---- Supplied records
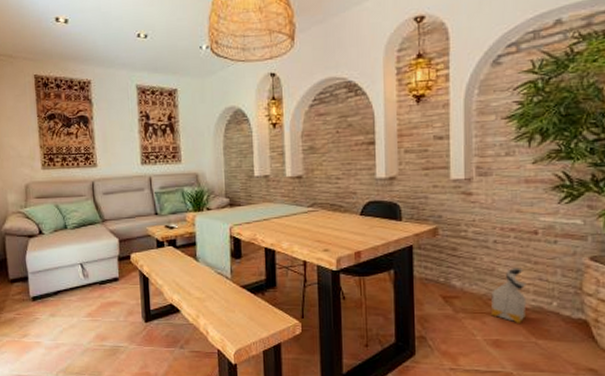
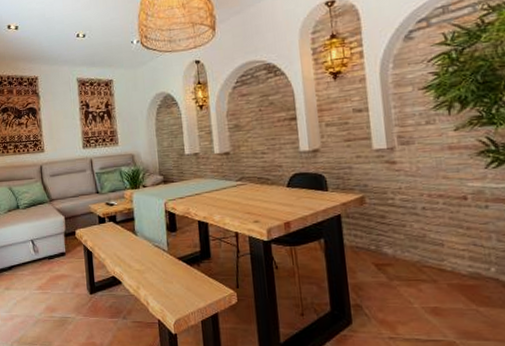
bag: present [490,268,527,323] -> none [425,233,465,290]

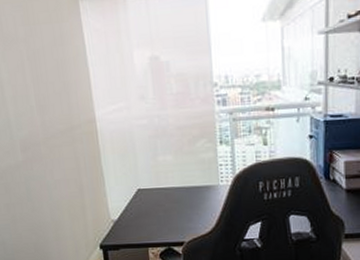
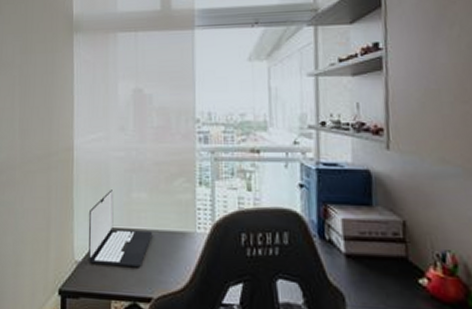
laptop: none [118,155,180,221] -> present [88,190,153,268]

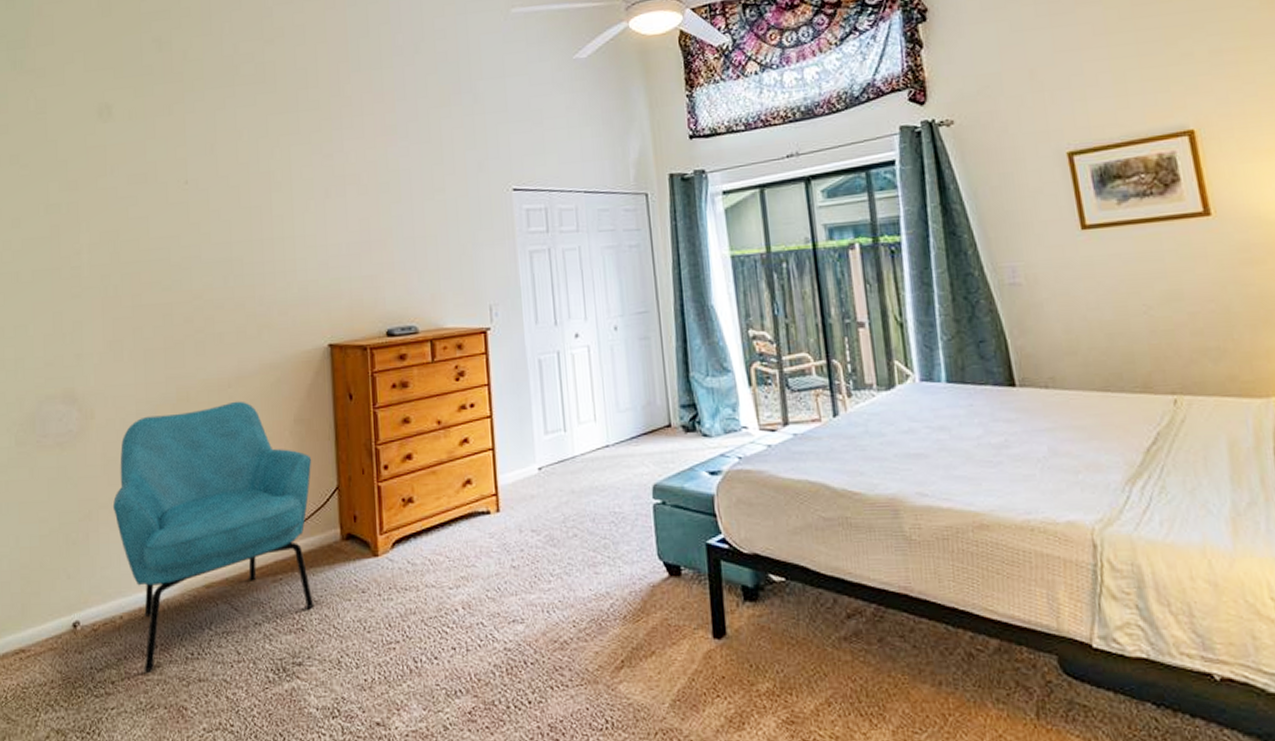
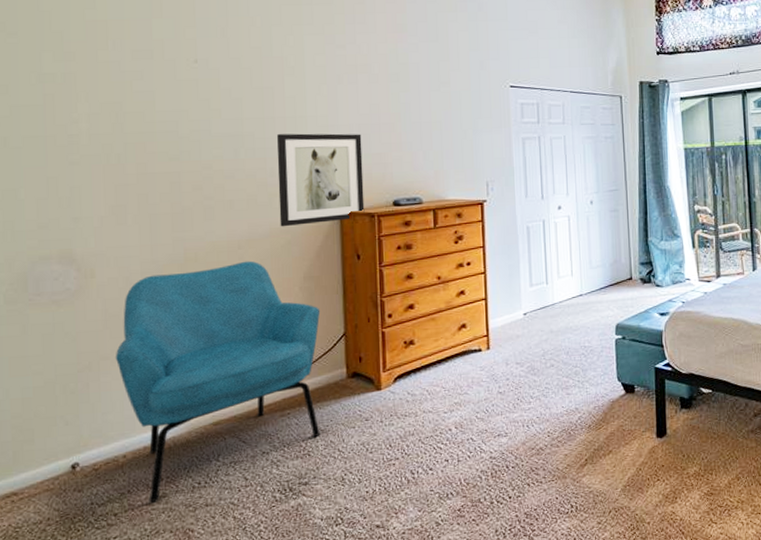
wall art: none [265,254,356,363] -> present [277,133,365,227]

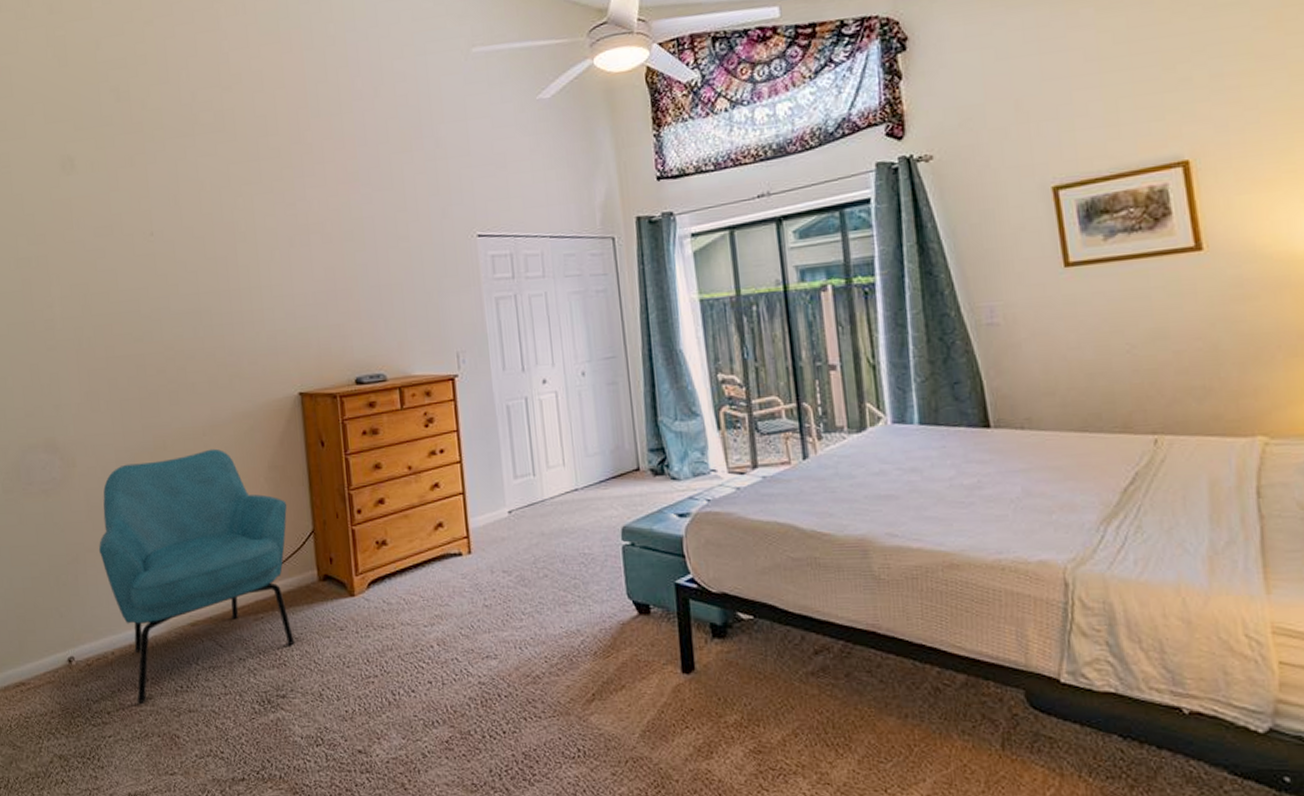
wall art: present [277,133,365,227] -> none [233,303,326,411]

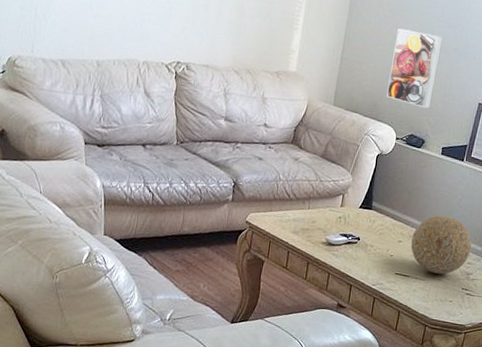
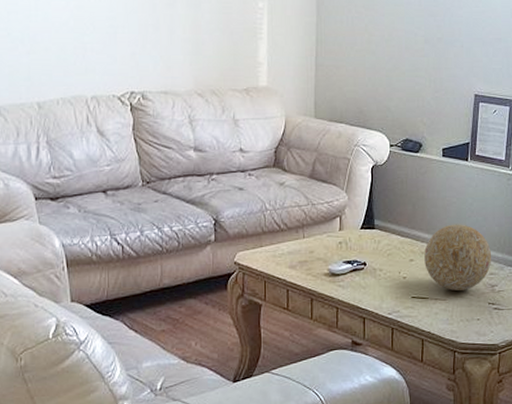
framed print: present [386,28,444,109] -> none [371,24,426,108]

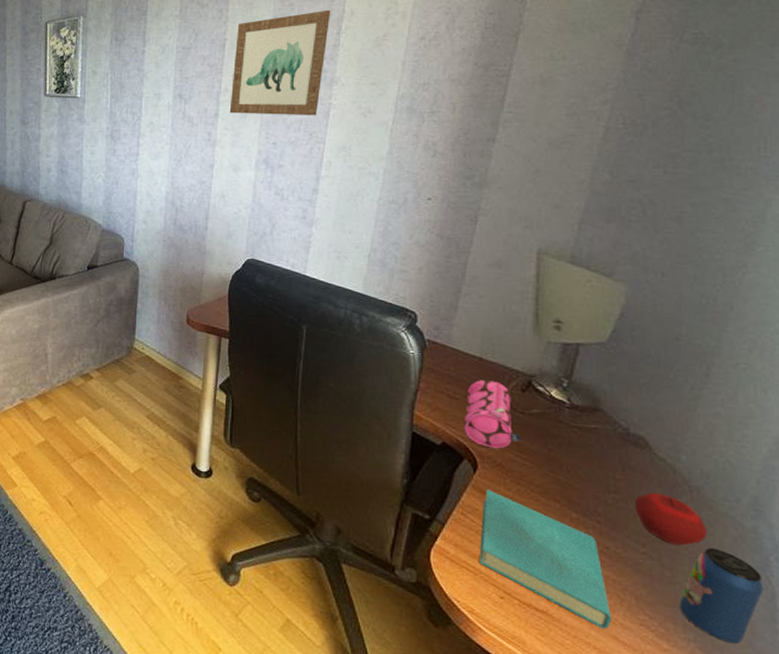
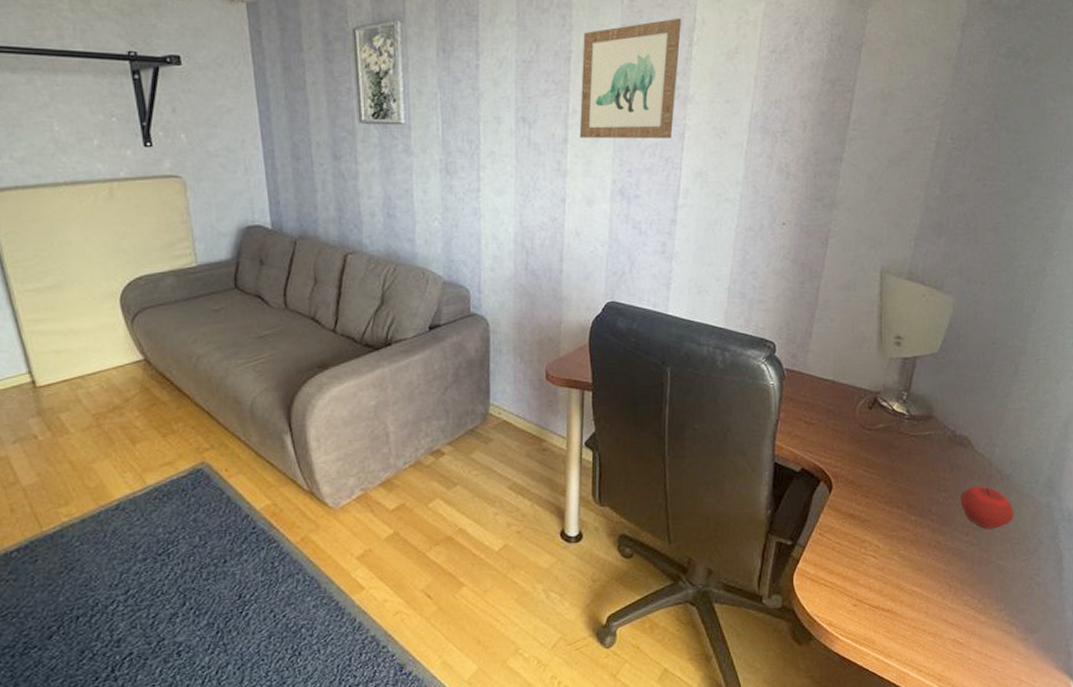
pencil case: present [463,380,521,449] -> none [819,402,869,468]
book: present [479,489,612,629] -> none [836,507,943,615]
beverage can: present [679,547,764,644] -> none [993,526,1054,606]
--------
**Description of the task**
Using the records above, say how many lines contain the word "wall". Write the number alone.

**Reply**
2